LCEVC is ISO-MPEG’s new hybrid multi-layer coding enhancement standard. It is codec-agnostic as it combines a lower-resolution base layer encoded with any traditional codec (e.g., h.264, HEVC, VP9, AV1 or VVC) with a layer of residual data that reconstructs the full resolution. The LCEVC coding tools are particularly suitable to efficiently compress details, from both a processing and a compression standpoint, while leveraging a traditional codec at a lower resolution effectively uses the hardware acceleration available for that codec and makes it more efficient.
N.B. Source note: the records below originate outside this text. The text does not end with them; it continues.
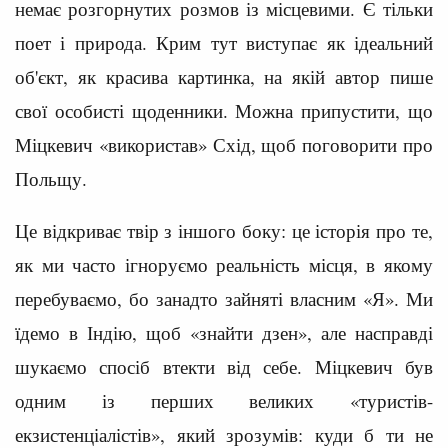
немає розгорнутих розмов із місцевими. Є тільки
поет і природа. Крим тут виступає як ідеальний
об'єкт, як красива картинка, на якій автор пише
свої особисті щоденники. Можна припустити, що
Міцкевич «використав» Схід, щоб поговорити про
Польщу.
Це відкриває твір з іншого боку: це історія про те,
як ми часто ігноруємо реальність місця, в якому
перебуваємо, бо занадто зайняті власним «Я». Ми
їдемо в Індію, щоб «знайти дзен», але насправді
шукаємо спосіб втекти від себе. Міцкевич був
одним із перших великих «туристів-
екзистенціалістів», який зрозумів: куди б ти не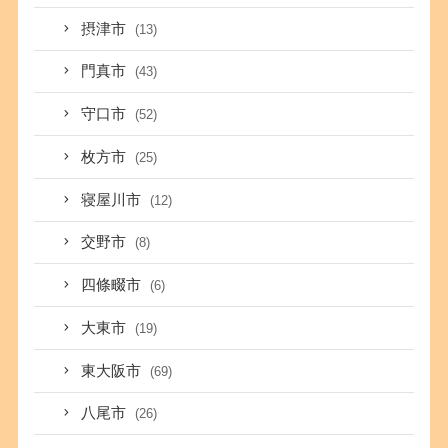
摂津市
(13)
門真市
(43)
守口市
(52)
枚方市
(25)
寝屋川市
(12)
交野市
(8)
四條畷市
(6)
大東市
(19)
東大阪市
(69)
八尾市
(26)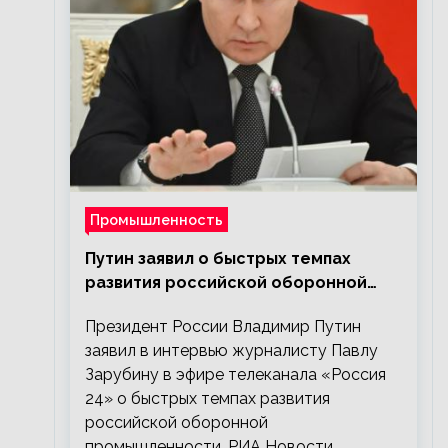
Промышленность
Путин заявил о быстрых темпах
развития российской оборонной
промышленности
Президент России Владимир Путин
заявил в интервью журналисту Павлу
Зарубину в эфире телеканала «Россия
24» о быстрых темпах развития
российской оборонной
промышленности. РИА Новости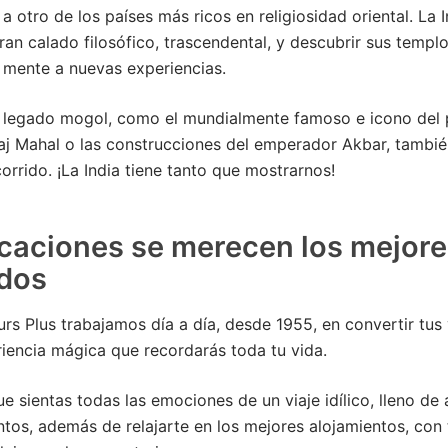
a otro de los países más ricos en religiosidad oriental. La 
ran calado filosófico, trascendental, y descubrir sus templ
a mente a nuevas experiencias.
l legado mogol, como el mundialmente famoso e icono del p
aj Mahal o las construcciones del emperador Akbar, tambi
corrido. ¡La India tiene tanto que mostrarnos!
caciones se merecen los mejore
dos
rs Plus trabajamos día a día, desde 1955, en convertir tus
iencia mágica que recordarás toda tu vida.
 sientas todas las emociones de un viaje idílico, lleno de 
tos, además de relajarte en los mejores alojamientos, con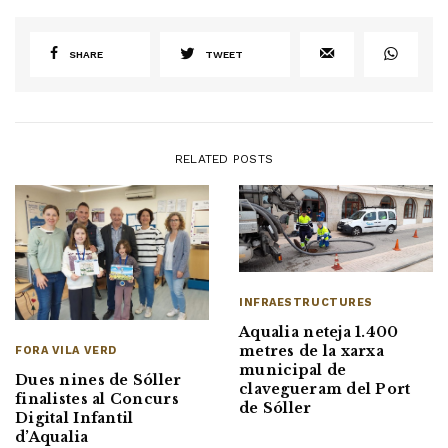
SHARE
TWEET
RELATED POSTS
INFRAESTRUCTURES
Aqualia neteja 1.400
metres de la xarxa
FORA VILA VERD
municipal de
Dues nines de Sóller
clavegueram del Port
finalistes al Concurs
de Sóller
Digital Infantil
d’Aqualia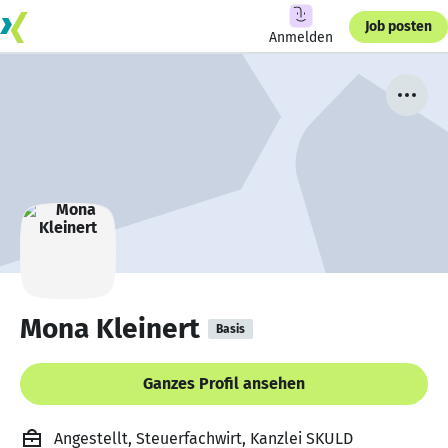
Job posten
Anmelden
Mona Kleinert
Basis
Ganzes Profil ansehen
Angestellt, Steuerfachwirt, Kanzlei SKULD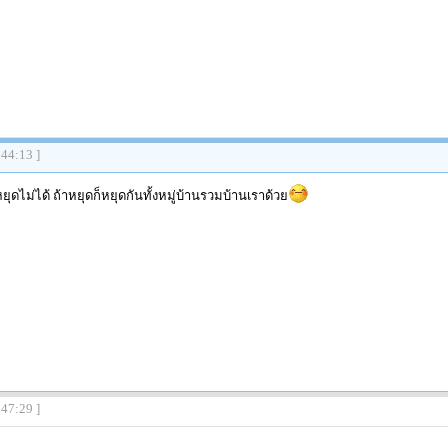
:44:13 ]
หยุดไม่ได้ ถ้าหยุดก็หยุดกันทั้งหมู่บ้านรวมบ้านเราด้วย
:47:29 ]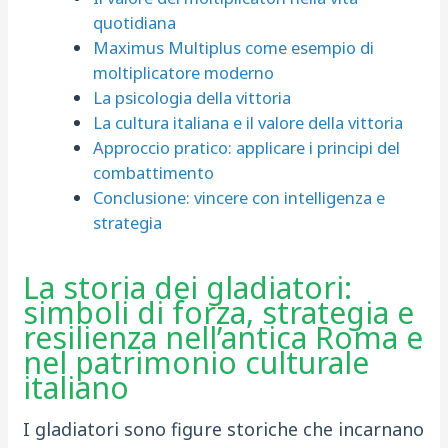
quotidiana
Maximus Multiplus come esempio di
moltiplicatore moderno
La psicologia della vittoria
La cultura italiana e il valore della vittoria
Approccio pratico: applicare i principi del
combattimento
Conclusione: vincere con intelligenza e
strategia
La storia dei gladiatori:
simboli di forza, strategia e
resilienza nell’antica Roma e
nel patrimonio culturale
italiano
I gladiatori sono figure storiche che incarnano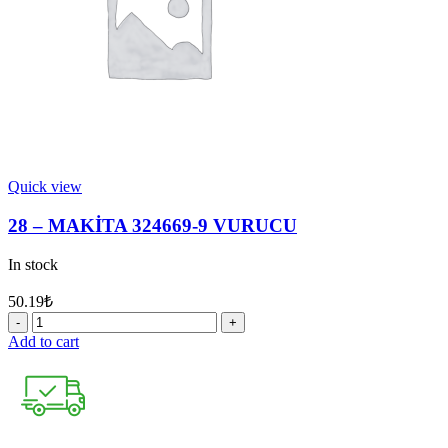
Quick view
28 – MAKİTA 324669-9 VURUCU
In stock
50.19
₺
28
-
Add to cart
MAKİTA
324669-
9
VURUCU
quantity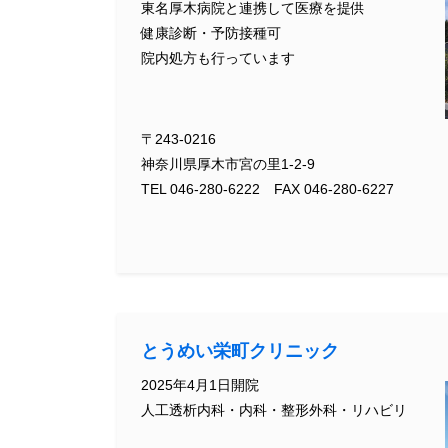
東名厚木病院と連携して医療を提供
健康診断・予防接種可
院内処方も行っています
〒243-0216
神奈川県厚木市宮の里1-2-9
TEL 046-280-6222 FAX 046-280-6227
とうめい栄町クリニック
2025年4月1日開院
人工透析内科・内科・整形外科・リハビリ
Enhancing streams with LCEVC enables the delivery of UHD streams at bandwidth typically used for HD video, offering higher quality video with up to 40% bitrate savings and up to 3x faster transcoding. It also enables HDR 10-bit over 8-bit codecs such as h.264 or VP9, and offers a unique reduction of latency jitter thanks to the multi-layer structure inherent in LCEVC. All these benefits can be achieved while keeping average system latency to a minimum. LCEVC’s low-complexity design also enables higher resolutions at sustainable battery consumption, aiding sustainability considerations.

Many of the tech giants including Meta, Google, Microsoft, Apple, Sony and NVIDIA are investing tens of billions of dollars in Metaverse technology, and industry predictions see XR functionality of some kind on most internet destinations and apps within the next 5-10 years. The ability to tackle the data volume challenges will be one of the key factors driving the speed with which the XR meta-universe is brought to fruition; the development and adoption of multi-layer coding standards will materially accelerate the development of high quality and interoperable Metaverse destinations to make it a reality for all.

Guido Meardi is CEO of V-Nova. Guido is a former senior Partner at McKinsey, where he was head of the Organization and Operations Practices of the Mediterranean Complex. He has a breadth of business experience and access to senior executives in a variety of industries and geographies, with well-established experience in telecoms, technology, healthcare, insurance, aerospace and defense. He led transformational projects in all continents and was instrumental in setting up some of McKinsey’s own innovation-related business-building activities. Guido is also a serial entrepreneur and angel investor, with many previous business ventures and half a dozen exits. Having retained his engineering expertise, he contributed to the foundational development work for V-Nova’s core technology and is a joint inventor of a number of essential aspects of the technology as well as of several of its latest developments, with over 200 patents co-authored and filed. Guido holds an MBA from MIT Sloan, where he was a Siebel Scholar, and an M.Sc. in Computer Engineering from Politecnico di Milano, where he was an Intel scholar, and the University of Texas at Austin.